-------- DATASET RECORDS --------

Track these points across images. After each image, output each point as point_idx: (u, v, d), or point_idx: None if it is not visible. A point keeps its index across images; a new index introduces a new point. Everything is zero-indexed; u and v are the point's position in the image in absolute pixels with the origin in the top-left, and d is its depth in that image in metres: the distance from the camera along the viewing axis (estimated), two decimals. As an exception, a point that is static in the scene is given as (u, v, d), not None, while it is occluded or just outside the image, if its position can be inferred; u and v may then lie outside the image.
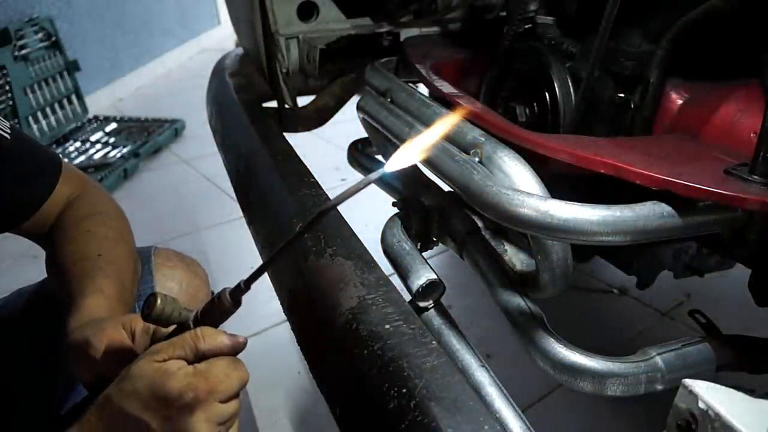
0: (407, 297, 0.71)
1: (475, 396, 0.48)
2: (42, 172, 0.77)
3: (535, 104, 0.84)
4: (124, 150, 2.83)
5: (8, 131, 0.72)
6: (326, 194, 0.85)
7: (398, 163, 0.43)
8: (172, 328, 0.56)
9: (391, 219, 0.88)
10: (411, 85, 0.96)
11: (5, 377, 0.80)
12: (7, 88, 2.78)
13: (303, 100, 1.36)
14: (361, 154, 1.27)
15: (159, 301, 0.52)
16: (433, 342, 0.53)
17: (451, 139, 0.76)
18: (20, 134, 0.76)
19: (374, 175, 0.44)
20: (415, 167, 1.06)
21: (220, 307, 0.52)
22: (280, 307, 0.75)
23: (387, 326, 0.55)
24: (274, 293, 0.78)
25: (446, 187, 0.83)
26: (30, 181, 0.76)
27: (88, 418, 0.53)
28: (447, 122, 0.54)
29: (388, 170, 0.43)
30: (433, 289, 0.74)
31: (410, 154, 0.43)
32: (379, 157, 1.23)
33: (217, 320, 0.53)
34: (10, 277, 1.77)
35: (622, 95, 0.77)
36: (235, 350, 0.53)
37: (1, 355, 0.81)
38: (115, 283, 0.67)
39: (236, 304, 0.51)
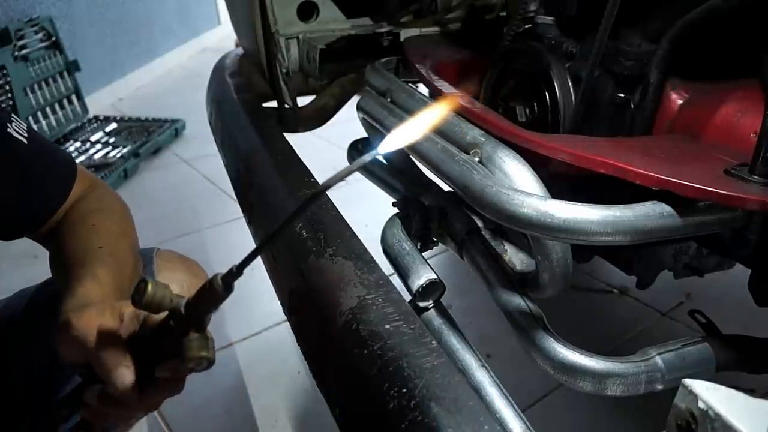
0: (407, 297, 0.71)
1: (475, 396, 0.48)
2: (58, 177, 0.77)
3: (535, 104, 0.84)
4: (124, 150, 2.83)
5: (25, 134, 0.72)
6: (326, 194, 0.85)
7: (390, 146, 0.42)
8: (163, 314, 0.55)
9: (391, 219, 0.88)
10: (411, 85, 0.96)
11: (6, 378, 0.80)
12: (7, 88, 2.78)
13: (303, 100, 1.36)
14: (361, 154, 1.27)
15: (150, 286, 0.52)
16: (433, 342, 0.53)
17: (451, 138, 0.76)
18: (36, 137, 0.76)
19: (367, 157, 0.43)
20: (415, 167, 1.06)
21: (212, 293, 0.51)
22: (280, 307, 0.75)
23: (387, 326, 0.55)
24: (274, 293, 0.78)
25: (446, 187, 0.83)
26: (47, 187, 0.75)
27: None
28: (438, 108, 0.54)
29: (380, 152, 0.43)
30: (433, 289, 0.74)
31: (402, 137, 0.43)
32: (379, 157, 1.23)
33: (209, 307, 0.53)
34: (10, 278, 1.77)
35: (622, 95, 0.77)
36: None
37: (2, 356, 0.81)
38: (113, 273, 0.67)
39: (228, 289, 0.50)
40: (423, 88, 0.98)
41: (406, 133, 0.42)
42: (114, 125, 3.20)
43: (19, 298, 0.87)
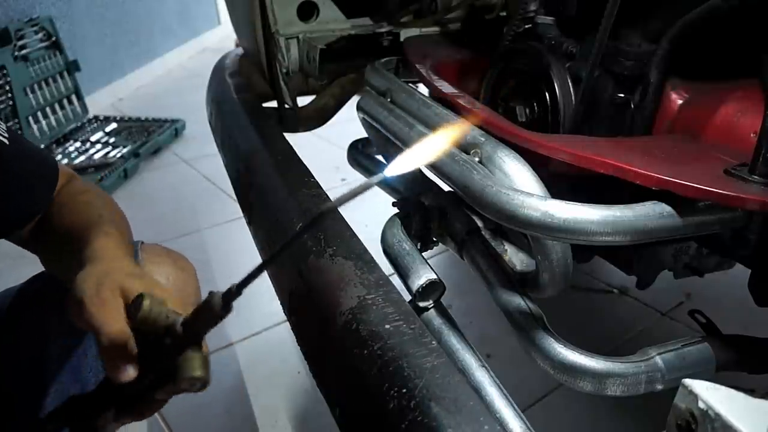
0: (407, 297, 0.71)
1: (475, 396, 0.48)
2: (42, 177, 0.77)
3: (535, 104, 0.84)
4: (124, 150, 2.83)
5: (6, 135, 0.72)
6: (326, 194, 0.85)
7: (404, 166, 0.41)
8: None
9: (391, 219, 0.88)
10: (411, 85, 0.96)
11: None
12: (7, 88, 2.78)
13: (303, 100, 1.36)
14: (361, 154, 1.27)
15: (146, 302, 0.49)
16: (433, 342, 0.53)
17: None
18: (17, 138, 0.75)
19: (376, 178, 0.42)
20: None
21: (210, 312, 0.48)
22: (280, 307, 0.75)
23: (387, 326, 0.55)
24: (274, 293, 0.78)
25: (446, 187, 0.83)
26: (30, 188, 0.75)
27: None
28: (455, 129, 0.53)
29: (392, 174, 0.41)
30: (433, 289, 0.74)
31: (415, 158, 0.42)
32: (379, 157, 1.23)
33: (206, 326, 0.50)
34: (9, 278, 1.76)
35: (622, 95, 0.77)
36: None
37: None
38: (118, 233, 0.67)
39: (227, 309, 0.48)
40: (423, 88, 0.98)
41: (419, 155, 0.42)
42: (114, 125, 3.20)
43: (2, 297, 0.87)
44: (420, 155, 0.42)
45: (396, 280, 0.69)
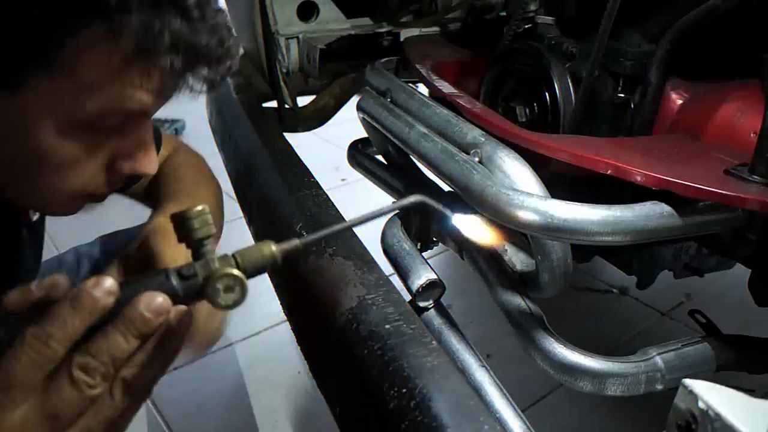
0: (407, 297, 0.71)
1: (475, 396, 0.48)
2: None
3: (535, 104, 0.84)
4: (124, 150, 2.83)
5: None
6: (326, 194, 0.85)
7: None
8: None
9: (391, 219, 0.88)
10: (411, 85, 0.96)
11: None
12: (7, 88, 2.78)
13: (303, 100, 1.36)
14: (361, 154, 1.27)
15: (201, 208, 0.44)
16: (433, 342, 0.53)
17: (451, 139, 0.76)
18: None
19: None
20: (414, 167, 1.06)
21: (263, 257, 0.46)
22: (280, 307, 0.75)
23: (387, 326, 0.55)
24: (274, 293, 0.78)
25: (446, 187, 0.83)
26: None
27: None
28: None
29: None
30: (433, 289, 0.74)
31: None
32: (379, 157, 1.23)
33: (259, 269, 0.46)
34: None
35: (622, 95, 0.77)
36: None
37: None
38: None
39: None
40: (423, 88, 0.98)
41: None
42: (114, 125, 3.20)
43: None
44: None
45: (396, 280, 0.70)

--------

§ EXERCISE AIM: Could you repeat every record exactly as written, with the pictures left out?

§ SOLUTION TO THIS EXERCISE:
Track these points across images. After each image, output each point as point_idx: (u, v, d), or point_idx: None if it is not visible. A point keeps its index across images; a new index introduces a new point. Everything is zero-indexed; u and v are the point's position in the image in absolute pixels with the origin in the top-left, and d is its depth in that image in metres: the distance from the camera along the viewing axis (estimated), two decimals. As an exception, a point that is static in the scene is given as (u, v, d), not None, while it is occluded or just outside the image, if its position can be inferred; u and v may then lie outside the image.
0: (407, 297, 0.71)
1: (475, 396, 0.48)
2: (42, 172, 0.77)
3: (535, 104, 0.84)
4: (124, 150, 2.83)
5: (8, 131, 0.72)
6: (326, 194, 0.85)
7: (398, 163, 0.43)
8: (172, 328, 0.56)
9: (391, 219, 0.88)
10: (411, 85, 0.96)
11: (5, 377, 0.80)
12: (7, 88, 2.78)
13: (303, 100, 1.36)
14: (361, 154, 1.27)
15: (159, 301, 0.52)
16: (433, 342, 0.53)
17: (451, 139, 0.76)
18: (20, 134, 0.76)
19: (374, 175, 0.44)
20: (415, 167, 1.06)
21: (220, 307, 0.52)
22: (280, 307, 0.75)
23: (387, 326, 0.55)
24: (274, 293, 0.78)
25: (446, 187, 0.83)
26: (30, 181, 0.76)
27: (88, 418, 0.53)
28: (447, 122, 0.54)
29: (388, 170, 0.43)
30: (433, 289, 0.74)
31: (410, 154, 0.43)
32: (379, 157, 1.23)
33: (217, 320, 0.53)
34: (10, 277, 1.77)
35: (622, 95, 0.77)
36: (235, 350, 0.53)
37: (1, 355, 0.81)
38: (115, 283, 0.67)
39: (236, 304, 0.51)
0: (407, 297, 0.71)
1: (475, 396, 0.48)
2: (58, 177, 0.77)
3: (535, 104, 0.84)
4: (124, 150, 2.83)
5: (25, 134, 0.72)
6: (326, 194, 0.85)
7: (390, 146, 0.42)
8: (163, 314, 0.55)
9: (391, 219, 0.88)
10: (411, 85, 0.96)
11: (6, 378, 0.80)
12: (7, 88, 2.78)
13: (303, 100, 1.36)
14: (361, 154, 1.27)
15: (150, 286, 0.52)
16: (433, 342, 0.53)
17: (451, 138, 0.76)
18: (36, 137, 0.76)
19: (367, 157, 0.43)
20: (415, 167, 1.06)
21: (212, 293, 0.51)
22: (280, 307, 0.75)
23: (387, 326, 0.55)
24: (274, 293, 0.78)
25: (446, 187, 0.83)
26: (47, 187, 0.75)
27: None
28: (438, 108, 0.54)
29: (380, 152, 0.43)
30: (433, 289, 0.74)
31: (402, 137, 0.43)
32: (379, 157, 1.23)
33: (209, 307, 0.53)
34: (10, 278, 1.77)
35: (622, 95, 0.77)
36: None
37: (2, 356, 0.81)
38: (113, 273, 0.67)
39: (228, 289, 0.50)
40: (423, 88, 0.98)
41: (406, 133, 0.42)
42: (114, 125, 3.20)
43: (19, 298, 0.87)
0: (407, 297, 0.71)
1: (475, 396, 0.48)
2: (42, 177, 0.77)
3: (535, 104, 0.84)
4: (124, 150, 2.83)
5: (6, 135, 0.72)
6: (326, 194, 0.85)
7: (404, 166, 0.41)
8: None
9: (391, 219, 0.88)
10: (411, 85, 0.96)
11: None
12: (7, 88, 2.78)
13: (303, 100, 1.36)
14: (361, 154, 1.27)
15: (146, 302, 0.49)
16: (433, 342, 0.53)
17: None
18: (17, 138, 0.75)
19: (376, 178, 0.42)
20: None
21: (210, 312, 0.48)
22: (280, 307, 0.75)
23: (387, 326, 0.55)
24: (274, 293, 0.78)
25: (446, 187, 0.83)
26: (30, 188, 0.75)
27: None
28: (455, 129, 0.53)
29: (392, 174, 0.41)
30: (433, 289, 0.74)
31: (415, 158, 0.42)
32: (379, 157, 1.23)
33: (206, 326, 0.50)
34: (9, 278, 1.76)
35: (622, 95, 0.77)
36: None
37: None
38: (118, 233, 0.67)
39: (227, 309, 0.48)
40: (423, 88, 0.98)
41: (419, 155, 0.42)
42: (114, 125, 3.20)
43: (2, 297, 0.87)
44: (420, 155, 0.42)
45: (396, 280, 0.69)
0: (407, 297, 0.71)
1: (475, 396, 0.48)
2: None
3: (535, 104, 0.84)
4: (124, 150, 2.83)
5: None
6: (326, 194, 0.85)
7: None
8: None
9: (391, 219, 0.88)
10: (411, 85, 0.96)
11: None
12: (7, 88, 2.78)
13: (303, 100, 1.36)
14: (361, 154, 1.27)
15: (201, 208, 0.44)
16: (433, 342, 0.53)
17: (451, 139, 0.76)
18: None
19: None
20: (414, 167, 1.06)
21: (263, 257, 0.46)
22: (280, 307, 0.75)
23: (387, 326, 0.55)
24: (274, 293, 0.78)
25: (446, 187, 0.83)
26: None
27: None
28: None
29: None
30: (433, 289, 0.74)
31: None
32: (379, 157, 1.23)
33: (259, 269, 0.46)
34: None
35: (622, 95, 0.77)
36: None
37: None
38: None
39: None
40: (423, 88, 0.98)
41: None
42: (114, 125, 3.20)
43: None
44: None
45: (396, 280, 0.70)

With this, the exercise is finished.